### What needs to be done
Only the text of the records belongs in the answer, copied exactly, with every picture omitted.

··········

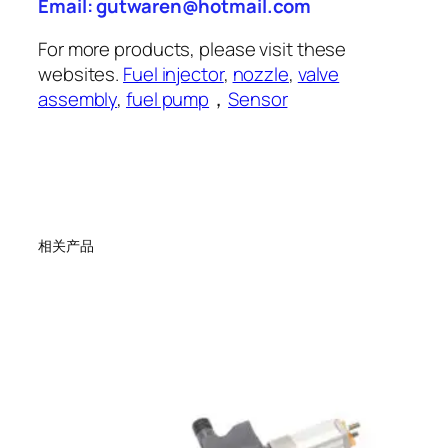
Email: gutwaren@hotmail.com
For more products, please visit these
websites.
Fuel injector
,
nozzle
,
valve
assembly
,
fuel pump
，
Sensor
相关产品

··········

### Solved problem
Email: gutwaren@hotmail.com
For more products, please visit these
websites.
Fuel injector
,
nozzle
,
valve
assembly
,
fuel pump
，
Sensor
相关产品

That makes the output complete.